**Work required:**
Your answer should be the records, copied exactly, with the pictures removed.

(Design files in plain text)
____________

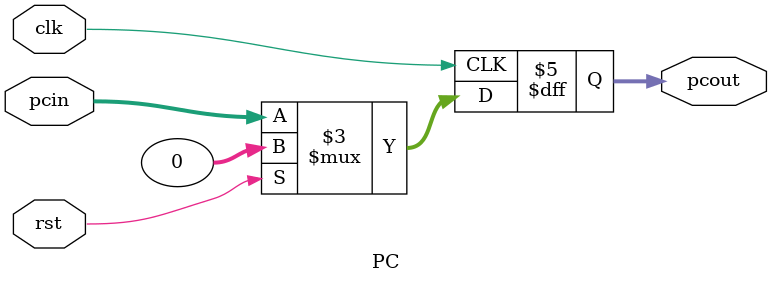
<source format=v>
module PC(
	input clk,
	input rst,
	input [31:0]pcin,
	output reg[31:0] pcout
);
	always@(posedge clk)begin
		if(rst)
			pcout<=32'h00000000;
		else
			pcout <= pcin;
	end

endmodule

</source>
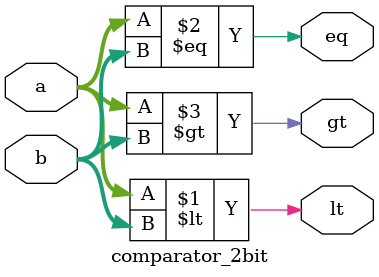
<source format=v>
module comparator_2bit(input [1:0]a,b, output lt,eq,gt);

assign lt = a<b;
assign eq = a==b;
assign gt = a>b;

endmodule

</source>
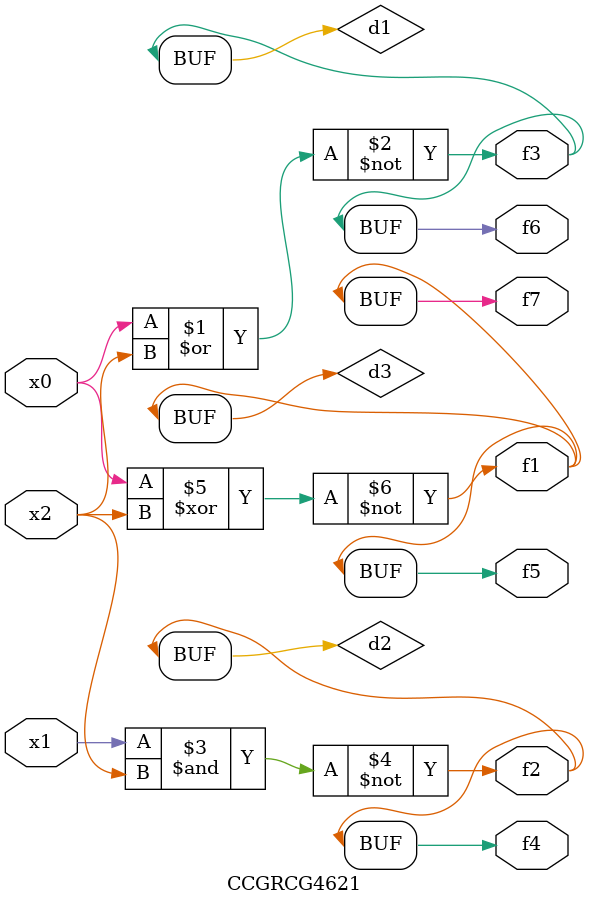
<source format=v>
module CCGRCG4621(
	input x0, x1, x2,
	output f1, f2, f3, f4, f5, f6, f7
);

	wire d1, d2, d3;

	nor (d1, x0, x2);
	nand (d2, x1, x2);
	xnor (d3, x0, x2);
	assign f1 = d3;
	assign f2 = d2;
	assign f3 = d1;
	assign f4 = d2;
	assign f5 = d3;
	assign f6 = d1;
	assign f7 = d3;
endmodule

</source>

____________

**Written solution:**
<source format=v>
module PC(
	input clk,
	input rst,
	input [31:0]pcin,
	output reg[31:0] pcout
);
	always@(posedge clk)begin
		if(rst)
			pcout<=32'h00000000;
		else
			pcout <= pcin;
	end

endmodule

</source>
<source format=v>
module comparator_2bit(input [1:0]a,b, output lt,eq,gt);

assign lt = a<b;
assign eq = a==b;
assign gt = a>b;

endmodule

</source>
<source format=v>
module CCGRCG4621(
	input x0, x1, x2,
	output f1, f2, f3, f4, f5, f6, f7
);

	wire d1, d2, d3;

	nor (d1, x0, x2);
	nand (d2, x1, x2);
	xnor (d3, x0, x2);
	assign f1 = d3;
	assign f2 = d2;
	assign f3 = d1;
	assign f4 = d2;
	assign f5 = d3;
	assign f6 = d1;
	assign f7 = d3;
endmodule

</source>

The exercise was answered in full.